◆ **TASK TO COMPLETE**: Repeat the records below verbatim.

◆ **PROVIDED INFORMATION**:
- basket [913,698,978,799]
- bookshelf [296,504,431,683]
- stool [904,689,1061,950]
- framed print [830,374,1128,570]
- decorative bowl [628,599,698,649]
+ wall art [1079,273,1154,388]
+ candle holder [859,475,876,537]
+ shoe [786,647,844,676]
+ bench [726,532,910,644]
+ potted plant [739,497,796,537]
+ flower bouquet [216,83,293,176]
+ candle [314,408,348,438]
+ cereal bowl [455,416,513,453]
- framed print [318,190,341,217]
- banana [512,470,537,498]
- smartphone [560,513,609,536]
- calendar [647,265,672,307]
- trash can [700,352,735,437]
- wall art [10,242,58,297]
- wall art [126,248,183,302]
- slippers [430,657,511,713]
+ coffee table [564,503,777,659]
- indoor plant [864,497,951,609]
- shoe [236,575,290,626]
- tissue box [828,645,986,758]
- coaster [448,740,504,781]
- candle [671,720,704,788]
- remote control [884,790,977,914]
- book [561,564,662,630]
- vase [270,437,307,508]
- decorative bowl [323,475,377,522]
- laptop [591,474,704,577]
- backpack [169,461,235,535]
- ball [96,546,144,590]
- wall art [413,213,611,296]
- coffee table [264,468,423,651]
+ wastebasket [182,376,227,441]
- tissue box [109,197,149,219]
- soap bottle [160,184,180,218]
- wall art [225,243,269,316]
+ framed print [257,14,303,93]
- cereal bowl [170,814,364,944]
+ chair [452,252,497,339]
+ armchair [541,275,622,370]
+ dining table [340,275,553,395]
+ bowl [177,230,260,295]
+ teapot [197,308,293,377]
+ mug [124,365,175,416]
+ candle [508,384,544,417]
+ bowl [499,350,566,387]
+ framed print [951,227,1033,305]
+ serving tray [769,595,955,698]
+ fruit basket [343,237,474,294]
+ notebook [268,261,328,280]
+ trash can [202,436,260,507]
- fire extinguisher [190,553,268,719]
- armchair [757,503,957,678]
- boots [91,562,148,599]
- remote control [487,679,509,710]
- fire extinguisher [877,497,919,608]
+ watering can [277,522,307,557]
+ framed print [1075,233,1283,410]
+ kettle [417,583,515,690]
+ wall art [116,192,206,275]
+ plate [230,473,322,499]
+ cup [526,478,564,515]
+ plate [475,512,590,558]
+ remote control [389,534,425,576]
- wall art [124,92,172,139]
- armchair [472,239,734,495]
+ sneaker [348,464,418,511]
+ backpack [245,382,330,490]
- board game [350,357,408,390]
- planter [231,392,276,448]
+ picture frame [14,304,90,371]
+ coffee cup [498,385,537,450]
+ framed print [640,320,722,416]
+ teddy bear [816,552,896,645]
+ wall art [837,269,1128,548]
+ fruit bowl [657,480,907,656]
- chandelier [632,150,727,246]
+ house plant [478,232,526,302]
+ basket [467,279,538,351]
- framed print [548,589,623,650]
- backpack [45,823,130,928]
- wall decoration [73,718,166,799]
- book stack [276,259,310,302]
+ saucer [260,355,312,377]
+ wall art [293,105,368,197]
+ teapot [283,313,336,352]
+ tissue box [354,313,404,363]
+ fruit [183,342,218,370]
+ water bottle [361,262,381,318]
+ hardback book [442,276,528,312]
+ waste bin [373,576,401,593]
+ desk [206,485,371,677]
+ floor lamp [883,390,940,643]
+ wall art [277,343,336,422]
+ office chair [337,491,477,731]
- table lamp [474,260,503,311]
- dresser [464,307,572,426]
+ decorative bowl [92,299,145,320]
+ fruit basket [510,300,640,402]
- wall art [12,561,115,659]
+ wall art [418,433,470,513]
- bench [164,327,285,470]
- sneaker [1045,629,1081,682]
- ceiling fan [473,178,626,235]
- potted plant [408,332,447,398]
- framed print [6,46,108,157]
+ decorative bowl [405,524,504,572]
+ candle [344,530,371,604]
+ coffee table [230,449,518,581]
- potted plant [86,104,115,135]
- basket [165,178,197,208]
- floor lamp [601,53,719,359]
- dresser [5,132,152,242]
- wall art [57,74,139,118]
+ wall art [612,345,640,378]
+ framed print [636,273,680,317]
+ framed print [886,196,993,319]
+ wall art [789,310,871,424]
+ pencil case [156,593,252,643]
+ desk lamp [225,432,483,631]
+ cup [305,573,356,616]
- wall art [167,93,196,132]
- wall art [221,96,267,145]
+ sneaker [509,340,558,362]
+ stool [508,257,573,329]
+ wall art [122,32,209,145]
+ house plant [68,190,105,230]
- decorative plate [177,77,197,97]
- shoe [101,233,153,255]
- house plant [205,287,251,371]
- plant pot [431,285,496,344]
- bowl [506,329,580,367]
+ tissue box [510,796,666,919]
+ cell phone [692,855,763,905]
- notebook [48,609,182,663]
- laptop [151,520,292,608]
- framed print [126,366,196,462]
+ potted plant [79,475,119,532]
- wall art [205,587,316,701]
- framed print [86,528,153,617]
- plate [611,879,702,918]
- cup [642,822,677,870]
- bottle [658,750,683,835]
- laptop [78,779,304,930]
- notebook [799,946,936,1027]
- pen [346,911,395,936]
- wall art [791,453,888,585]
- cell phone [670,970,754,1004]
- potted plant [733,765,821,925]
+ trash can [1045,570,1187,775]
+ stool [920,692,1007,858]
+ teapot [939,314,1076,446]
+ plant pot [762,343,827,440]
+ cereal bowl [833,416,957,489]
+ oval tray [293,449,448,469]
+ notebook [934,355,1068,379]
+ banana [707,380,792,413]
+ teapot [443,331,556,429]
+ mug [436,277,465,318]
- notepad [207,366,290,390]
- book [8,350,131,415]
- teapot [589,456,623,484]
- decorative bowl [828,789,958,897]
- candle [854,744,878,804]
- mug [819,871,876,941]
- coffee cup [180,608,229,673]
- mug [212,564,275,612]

◆ **ANSWER TO THIS EXERCISE**:
- basket [913,698,978,799]
- bookshelf [296,504,431,683]
- stool [904,689,1061,950]
- framed print [830,374,1128,570]
- decorative bowl [628,599,698,649]
+ wall art [1079,273,1154,388]
+ candle holder [859,475,876,537]
+ shoe [786,647,844,676]
+ bench [726,532,910,644]
+ potted plant [739,497,796,537]
+ flower bouquet [216,83,293,176]
+ candle [314,408,348,438]
+ cereal bowl [455,416,513,453]
- framed print [318,190,341,217]
- banana [512,470,537,498]
- smartphone [560,513,609,536]
- calendar [647,265,672,307]
- trash can [700,352,735,437]
- wall art [10,242,58,297]
- wall art [126,248,183,302]
- slippers [430,657,511,713]
+ coffee table [564,503,777,659]
- indoor plant [864,497,951,609]
- shoe [236,575,290,626]
- tissue box [828,645,986,758]
- coaster [448,740,504,781]
- candle [671,720,704,788]
- remote control [884,790,977,914]
- book [561,564,662,630]
- vase [270,437,307,508]
- decorative bowl [323,475,377,522]
- laptop [591,474,704,577]
- backpack [169,461,235,535]
- ball [96,546,144,590]
- wall art [413,213,611,296]
- coffee table [264,468,423,651]
+ wastebasket [182,376,227,441]
- tissue box [109,197,149,219]
- soap bottle [160,184,180,218]
- wall art [225,243,269,316]
+ framed print [257,14,303,93]
- cereal bowl [170,814,364,944]
+ chair [452,252,497,339]
+ armchair [541,275,622,370]
+ dining table [340,275,553,395]
+ bowl [177,230,260,295]
+ teapot [197,308,293,377]
+ mug [124,365,175,416]
+ candle [508,384,544,417]
+ bowl [499,350,566,387]
+ framed print [951,227,1033,305]
+ serving tray [769,595,955,698]
+ fruit basket [343,237,474,294]
+ notebook [268,261,328,280]
+ trash can [202,436,260,507]
- fire extinguisher [190,553,268,719]
- armchair [757,503,957,678]
- boots [91,562,148,599]
- remote control [487,679,509,710]
- fire extinguisher [877,497,919,608]
+ watering can [277,522,307,557]
+ framed print [1075,233,1283,410]
+ kettle [417,583,515,690]
+ wall art [116,192,206,275]
+ plate [230,473,322,499]
+ cup [526,478,564,515]
+ plate [475,512,590,558]
+ remote control [389,534,425,576]
- wall art [124,92,172,139]
- armchair [472,239,734,495]
+ sneaker [348,464,418,511]
+ backpack [245,382,330,490]
- board game [350,357,408,390]
- planter [231,392,276,448]
+ picture frame [14,304,90,371]
+ coffee cup [498,385,537,450]
+ framed print [640,320,722,416]
+ teddy bear [816,552,896,645]
+ wall art [837,269,1128,548]
+ fruit bowl [657,480,907,656]
- chandelier [632,150,727,246]
+ house plant [478,232,526,302]
+ basket [467,279,538,351]
- framed print [548,589,623,650]
- backpack [45,823,130,928]
- wall decoration [73,718,166,799]
- book stack [276,259,310,302]
+ saucer [260,355,312,377]
+ wall art [293,105,368,197]
+ teapot [283,313,336,352]
+ tissue box [354,313,404,363]
+ fruit [183,342,218,370]
+ water bottle [361,262,381,318]
+ hardback book [442,276,528,312]
+ waste bin [373,576,401,593]
+ desk [206,485,371,677]
+ floor lamp [883,390,940,643]
+ wall art [277,343,336,422]
+ office chair [337,491,477,731]
- table lamp [474,260,503,311]
- dresser [464,307,572,426]
+ decorative bowl [92,299,145,320]
+ fruit basket [510,300,640,402]
- wall art [12,561,115,659]
+ wall art [418,433,470,513]
- bench [164,327,285,470]
- sneaker [1045,629,1081,682]
- ceiling fan [473,178,626,235]
- potted plant [408,332,447,398]
- framed print [6,46,108,157]
+ decorative bowl [405,524,504,572]
+ candle [344,530,371,604]
+ coffee table [230,449,518,581]
- potted plant [86,104,115,135]
- basket [165,178,197,208]
- floor lamp [601,53,719,359]
- dresser [5,132,152,242]
- wall art [57,74,139,118]
+ wall art [612,345,640,378]
+ framed print [636,273,680,317]
+ framed print [886,196,993,319]
+ wall art [789,310,871,424]
+ pencil case [156,593,252,643]
+ desk lamp [225,432,483,631]
+ cup [305,573,356,616]
- wall art [167,93,196,132]
- wall art [221,96,267,145]
+ sneaker [509,340,558,362]
+ stool [508,257,573,329]
+ wall art [122,32,209,145]
+ house plant [68,190,105,230]
- decorative plate [177,77,197,97]
- shoe [101,233,153,255]
- house plant [205,287,251,371]
- plant pot [431,285,496,344]
- bowl [506,329,580,367]
+ tissue box [510,796,666,919]
+ cell phone [692,855,763,905]
- notebook [48,609,182,663]
- laptop [151,520,292,608]
- framed print [126,366,196,462]
+ potted plant [79,475,119,532]
- wall art [205,587,316,701]
- framed print [86,528,153,617]
- plate [611,879,702,918]
- cup [642,822,677,870]
- bottle [658,750,683,835]
- laptop [78,779,304,930]
- notebook [799,946,936,1027]
- pen [346,911,395,936]
- wall art [791,453,888,585]
- cell phone [670,970,754,1004]
- potted plant [733,765,821,925]
+ trash can [1045,570,1187,775]
+ stool [920,692,1007,858]
+ teapot [939,314,1076,446]
+ plant pot [762,343,827,440]
+ cereal bowl [833,416,957,489]
+ oval tray [293,449,448,469]
+ notebook [934,355,1068,379]
+ banana [707,380,792,413]
+ teapot [443,331,556,429]
+ mug [436,277,465,318]
- notepad [207,366,290,390]
- book [8,350,131,415]
- teapot [589,456,623,484]
- decorative bowl [828,789,958,897]
- candle [854,744,878,804]
- mug [819,871,876,941]
- coffee cup [180,608,229,673]
- mug [212,564,275,612]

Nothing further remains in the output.